Vous avez monté dans l’ordre chronologique du tournage ?
On a un peu tout mélangé même si le film avance de manière chronologique. On aurait pu faire vingt films avec les 163 heures de rushes dont on disposait. On a décidé de rester dans une sorte de thriller médiatique qui reproduisait la tension existante dans la création de cette émission, ainsi que tous les problèmes qu’induisent des personnages réels jetés dans une mécanique de spectacle de grande audience. Dans la dernière partie du film tous s’interrogent sur ce qu’ils ont fait. On avait d’ailleurs filmé des séquences chez les témoins ayant participé à l’émission, en train de se regarder sur l’écran. Mais nous avons renoncé à les monter, par crainte de faire du Mireille Dumas, et surtout parce que l’idée forte du film était de décrire le coeur du réacteur. Je tiens à dire aussi que nous ne voulions pas faire un film à charge. On laisse les gens juger.
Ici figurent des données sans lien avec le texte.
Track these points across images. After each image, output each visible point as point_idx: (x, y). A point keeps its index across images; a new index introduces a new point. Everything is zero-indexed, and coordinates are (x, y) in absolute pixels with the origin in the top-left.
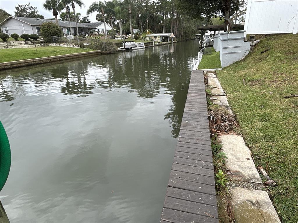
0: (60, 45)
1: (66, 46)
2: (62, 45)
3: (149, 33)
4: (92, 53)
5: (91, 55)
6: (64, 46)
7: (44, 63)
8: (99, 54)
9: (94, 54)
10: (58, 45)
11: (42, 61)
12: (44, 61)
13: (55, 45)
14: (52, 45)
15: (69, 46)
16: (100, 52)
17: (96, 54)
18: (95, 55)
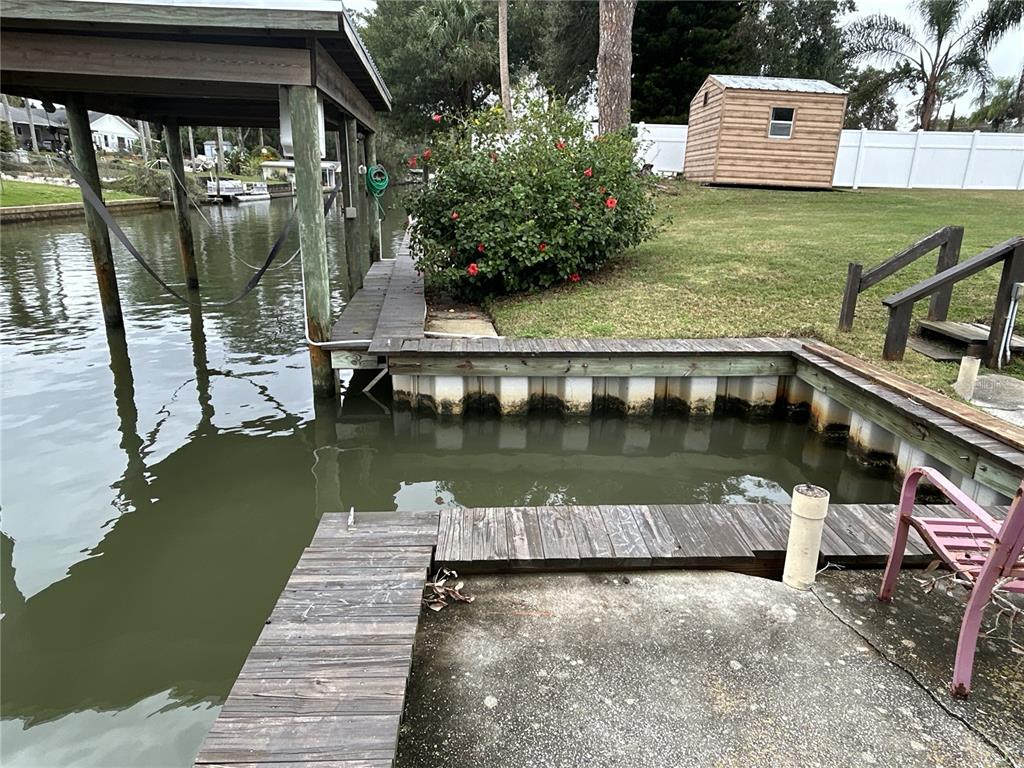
0: (15, 177)
2: (26, 177)
3: (267, 158)
4: (139, 204)
5: (137, 209)
6: (30, 181)
7: (36, 219)
8: (155, 208)
9: (143, 206)
10: (10, 177)
11: (32, 213)
12: (37, 215)
16: (158, 203)
17: (147, 206)
18: (146, 209)
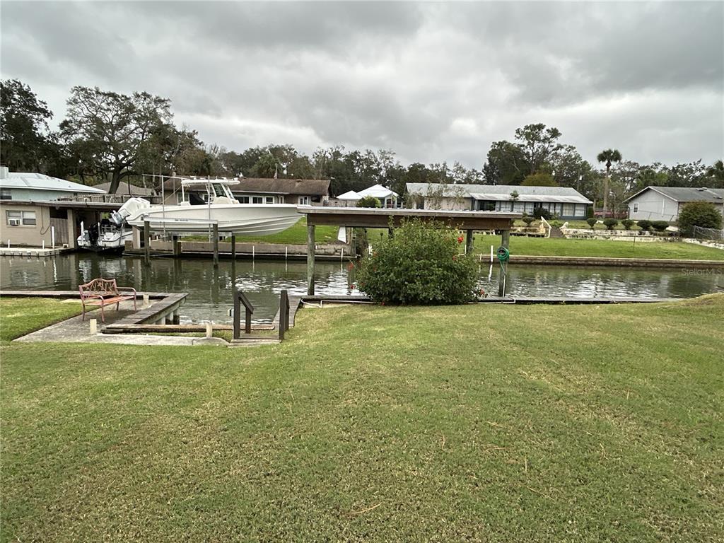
0: (701, 242)
1: (712, 245)
2: (705, 243)
6: (708, 245)
10: (698, 243)
13: (692, 242)
14: (688, 240)
15: (717, 247)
Je crois qu’on y trouve suffisamment d’arguments pour qu’à la fin les spectateurs puissent juger de ce qu’ils ont vécu. J’ai horreur du commentaire, qui nous dit ce qu’il faut penser de ce qu’on voit. Les cinéastes que j’aime beaucoup, comme Frederik Wiseman, ne sont jamais dans le commentaire, ils montrent.
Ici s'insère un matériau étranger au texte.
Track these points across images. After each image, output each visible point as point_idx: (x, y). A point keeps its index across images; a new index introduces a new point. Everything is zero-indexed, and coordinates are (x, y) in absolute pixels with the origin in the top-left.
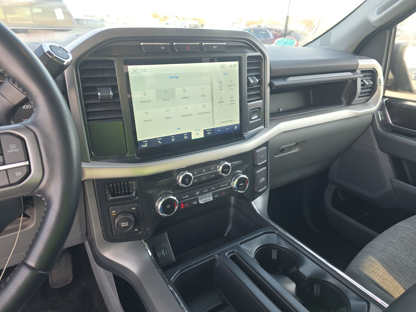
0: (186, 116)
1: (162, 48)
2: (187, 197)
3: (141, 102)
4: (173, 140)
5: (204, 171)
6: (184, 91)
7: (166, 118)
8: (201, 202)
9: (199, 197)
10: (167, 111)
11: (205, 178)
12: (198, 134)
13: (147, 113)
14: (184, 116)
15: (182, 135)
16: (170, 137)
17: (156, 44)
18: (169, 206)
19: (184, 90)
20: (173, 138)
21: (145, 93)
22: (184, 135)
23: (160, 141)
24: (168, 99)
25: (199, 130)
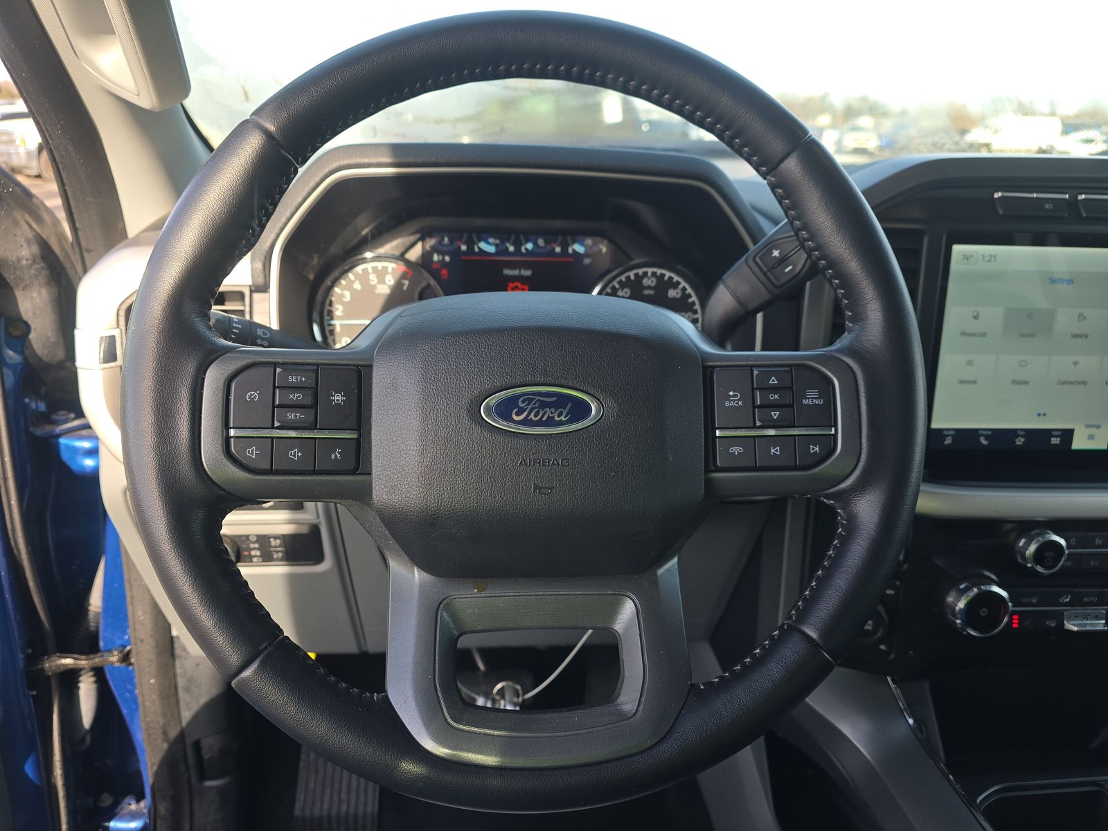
0: (1071, 383)
1: (1047, 206)
2: (1034, 601)
3: (963, 334)
4: (1020, 441)
5: (1098, 542)
6: (1081, 318)
7: (1015, 382)
8: (1071, 626)
9: (1067, 610)
10: (1024, 364)
11: (1097, 563)
12: (1091, 437)
13: (970, 363)
14: (1064, 383)
15: (1048, 433)
16: (1013, 433)
17: (1035, 195)
18: (984, 612)
19: (1079, 316)
20: (1022, 436)
21: (978, 314)
22: (1054, 433)
23: (987, 438)
24: (1033, 335)
25: (1098, 427)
Prendre des vrais gens, les mettre dans le système de la télé et regarder ce qui se passe : c’est un thème qui vous intéressait avant même d’avoir choisi l’émission ?
Oui, c’est le travail de tout cinéaste. En un sens, Y a que la vérité qui compte est presque un exemple. Réussir à récupérer l’histoire d’une personne et mettre en scène la cassure dramatique d’une vie, c’est ce que fait n’importe quel réalisateur. Tout à coup, on les voit faire ça en chaîne. La mécanique théâtrale de l’émission est parfaite. J’aime beaucoup ce moment où l’une des journalistes, lors de l’anniversaire d’un des témoins dans une sorte de MJC, prend les confettis et les jette devant l’objectif de la caméra. Même s’il y a du bonheur, il faut encore le mettre en scène pour la télé. Comme s’il n’y avait pas de bonheur sans images du bonheur.
Y a-t-il eu des contacts avec des chaînes de télévision pour diffuser le film ?
Les télés ne veulent pas parler de télévision. Toutes les chaînes nous ont reçu très violemment. Il n’était pas question, pour aucune d’entre elles, de passer un film sur les coulisses d’une émission de TF1. On s’est entendu dire que ce n’était pas déontologique. Par ailleurs, il est très difficile de placer un documentaire à la télévision si une chaîne n’a pas été à la base du projet. Le film a été intégralement produit sur fonds propres. Seuls Les Films d’Ici se sont un peu intéressés au projet, mais sans débourser un centime.